Read more about the Gustav Nossal Postgraduate Scholarship Award.

Professor Melissa Little

Professor
Melissa
Little

2021 NHMRC Marshall and Warren Ideas Grant Award

Institution

Murdoch Children's Research Institute

Research title

Generating a higher order kidney by understanding and controlling nephron connectivity

Professor Melissa Little leads the Kidney Regeneration Laboratory at the Murdoch Children's Research Institute where she holds an NHMRC Senior Principal Research Fellowship. She is also the CEO of the Novo Nordisk Foundation Centre for Stem Cell Medicine (reNEW), President of the International Society for Stem Cell Research and an Honorary Professor in Paediatrics at the University of Melbourne.

Research overview

Recreated human kidney tissue from pluripotent stem cells will fail to provide renal replacement without integration with the underlying host kidney. Professor Little's research uses novel engineering approaches to integrate the transplanted tissue to the host kidney and improve prototypes for transplantation. This includes engineering the orientation of nephrons using growth factors delivered in hydrogels alongside bio-printed cells.

Read more about the Marshall and Warren Ideas Grant Award.

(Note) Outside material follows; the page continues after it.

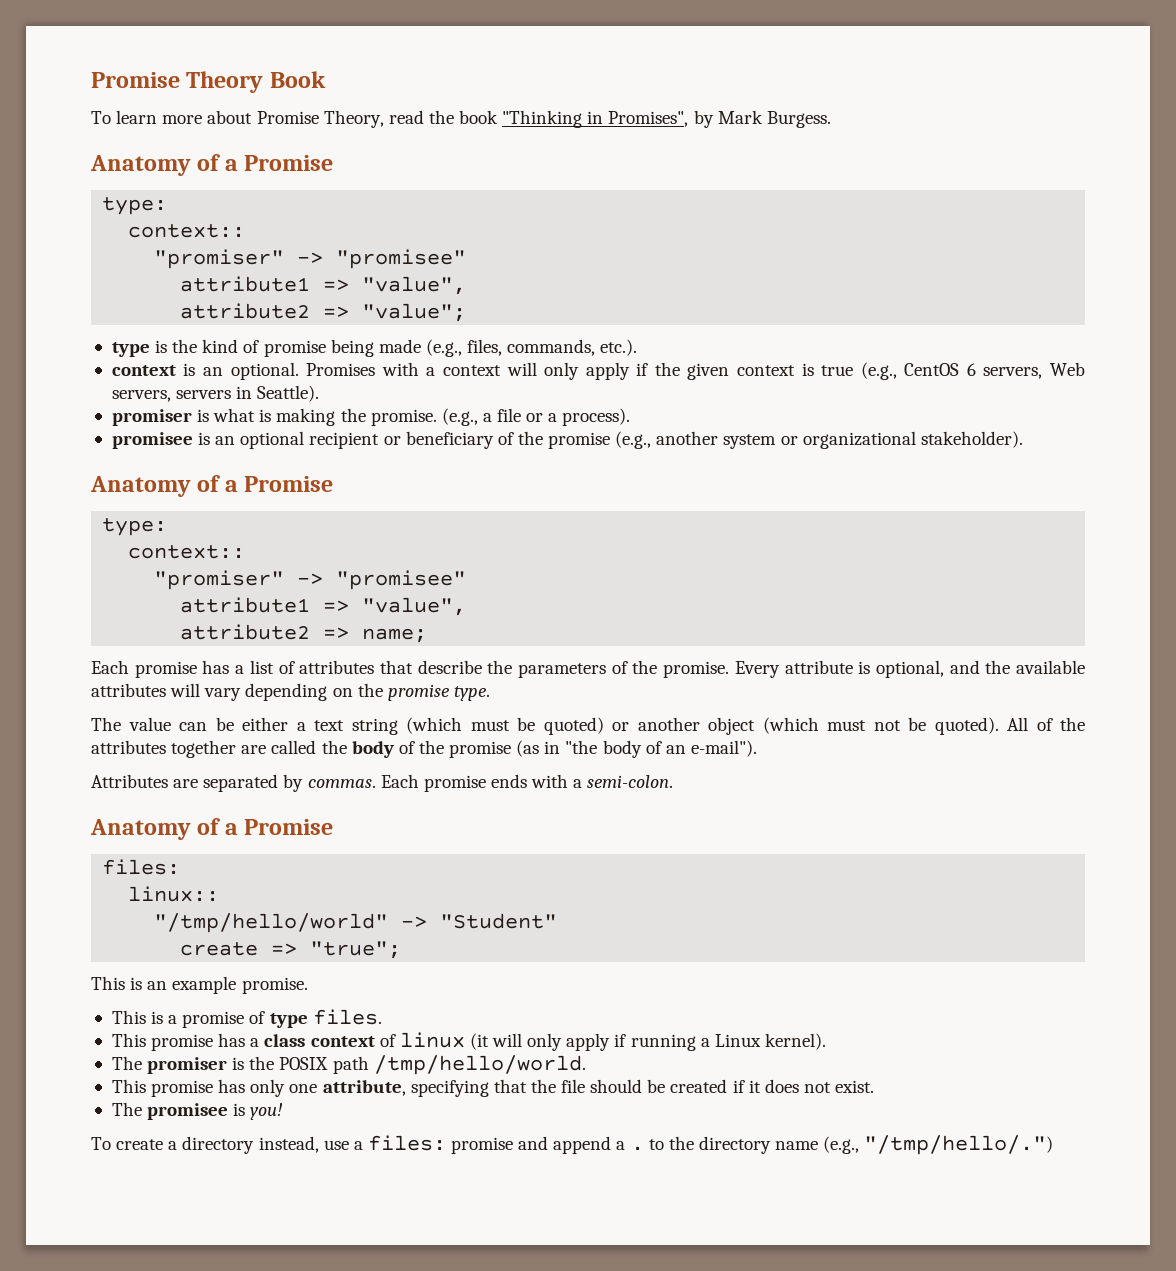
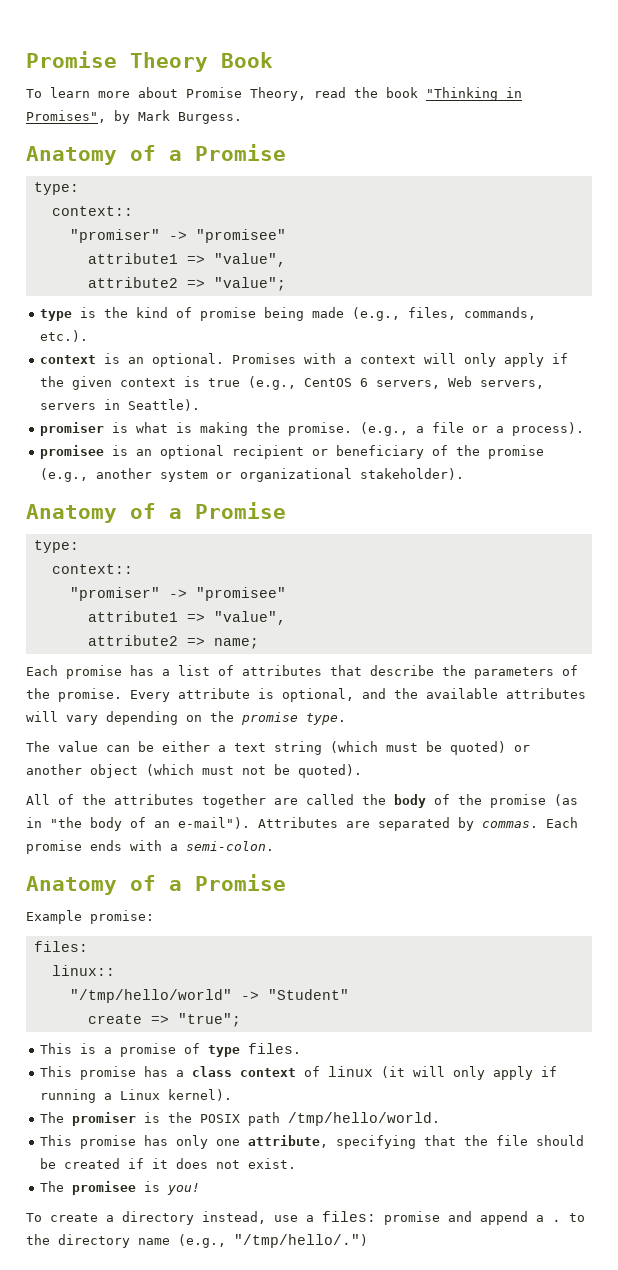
(999, 726) none -> (362, 771) //
(757, 748) // -> (250, 823) none
(334, 827) none -> [26,910,154,924] // Example promise:
[91,976,308,994] // This is an example promise. -> (241, 1020) none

Associate Professor Nigel Beebe

Associate Professor
Nigel
Beebe

2021 NHMRC Marshall and Warren (Innovation) Award

Institution

University of Queensland

Research title

Removing mosquito populations by releasing incompatible males: a species-specific biocontrol for urban arbovirus vectors

Associate Professor Nigel Beebe works in the School of Biological Sciences at the University of Queensland with a joint appointment at CSIRO. His regional mosquito research delivers vital and ever-evolving knowledge about the role these insects play in vector-borne disease, answering fundamental questions about which species transmit pathogens, where they exist and why, as well as broader understandings of how these species move and connect.

Research overview

The highly urbanised Aedes aegypti mosquito drives the expansion of arboviruses including dengue and Zika across the world. In field trials in north Queensland, Associate Professor Beebe and colleagues recently demonstrated that releasing male Aedes aegypti rendered essentially sterile by a bacterium could radically and lastingly reduce the Aedes aegypti population. His research aims to develop a species-specific biocontrol into a deployable product for Australia and beyond.